EXCERPTED TEXT:
Detours with Arduino Code

“Umwege erhöhen die Ortskenntnis” (detours expand local knowledge) was a common saying of my philosophy professor after he went on a tangent during class.

I love the saying and I know the feeling pretty well – it frequently happens to me when I start to get interested in a topic. I start to research something, then I notice another interesting aspect, then another, and then another, and then… I guess you can see a pattern there. It’s similar to the process Dory experiences when she is trying to do something in Finding Nemo.
The downside are ever-growing, never to be empty reading and to-do lists, the upside is serendipity – I often end up finding and doing something unexpected and the process is often fun (if I don’t have to meet a deadline, that is).
An example would be how I started to read about how coffee is roasted and how I ended up doing things creative technologists do. But that’s a story for another post, I guess. So, back to Arduino code…

The other day I got quite annoyed with the Arduino code that I see online a lot, and I am also guilty of creating myself.
For non-nerds (read: normal people), who don’t know what I am talking about and are still reading: the Arduino is a micro controller which is programmed in C or C++. Unfortunately, the choice of languages is a poor one. Both are fairly complex for novices to master. You can do a lot with them, but you have to know what you are doing. Most Arduino programs squeeze all their behavior into a single function called loop(). And if you want to use the Arduino for non-trivial stuff, the function quickly becomes complex and confusing.
And when I thought: “I should briefly look into this and find a better way,” the detour started.

I did learn C/C++ ages ago (in the third semester of university) and I began by looking up how object orientation should be done on the Arduino. Object orientation allows you to encapsulate the inner workings of things, you might have guessed it already, in so-called objects. Thus it reduces the complexity of your code.
Unfortunately, there were not too many good examples available online. I found one from Adafruit and one from Paul Murray on the Arduino Forum, which I quite liked. The later explains the concept by building a hardware button class.

ACTIONS TO TAKE:
(a) Translate this sentence from the post about Arduino code into Spanish: "Unfortunately, there were not too many good examples available online."
(b) Carry the post about detours with Arduino code forward, starting after its last sentence.

A run of records:
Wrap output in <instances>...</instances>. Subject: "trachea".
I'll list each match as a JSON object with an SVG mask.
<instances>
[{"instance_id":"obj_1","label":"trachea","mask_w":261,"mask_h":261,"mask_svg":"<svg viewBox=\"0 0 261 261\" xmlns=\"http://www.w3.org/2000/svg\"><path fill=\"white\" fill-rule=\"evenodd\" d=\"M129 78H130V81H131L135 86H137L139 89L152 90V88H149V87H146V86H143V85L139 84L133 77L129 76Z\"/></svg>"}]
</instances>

SOLVED PROBLEMS:
(a) Lamentablemente, no había muchos buenos ejemplos disponibles en línea.

(b)
Only the end of the article threw me off – the class did encapsulate the inner workings of a button all right, but the loop() function was still too complex for my taste, because it was frequently checking the button’s state. Instead of bugging the button how he’s doing, I’d rather be informed by the button itself when something comes up. I realized, I was missing callback functionsin the class. So I read about that for a while. My favorite article was by Nick Gammon.

To grasp the concept, I started to write my own button class, combining both concepts. Hardware abstraction classes are of course not a new idea, so I did some research how other people’s solutions looked. I found that other classes did not detect double, triple and long clicks, so I thought I’d try to implement this.

It began with a re-cap of how to write a class in Arduino’s C++ and ended with me creating an Arduino library ([1][2]) available online.
A library contains the class itself, a brief description and some examples and can be downloaded via Arduino’s Library manager. For this some extra files ( and keywords.txt) are needed, and the full package must then be uploaded to github. Thus I learned how to use git, a software versioning tool, to publish my files to github.

And that’s it – pretty straight forward, no?
But I managed to simplify the my loop() functions and built a decent button class, I hope. Plus, I picked up a few things about object orientation, classes, callbacks, libraries and version control.

If you care to take a look at the result, my class is called Button2.
In the meantime, I’ll take a look to see what’s next on my list.
Oh, neat!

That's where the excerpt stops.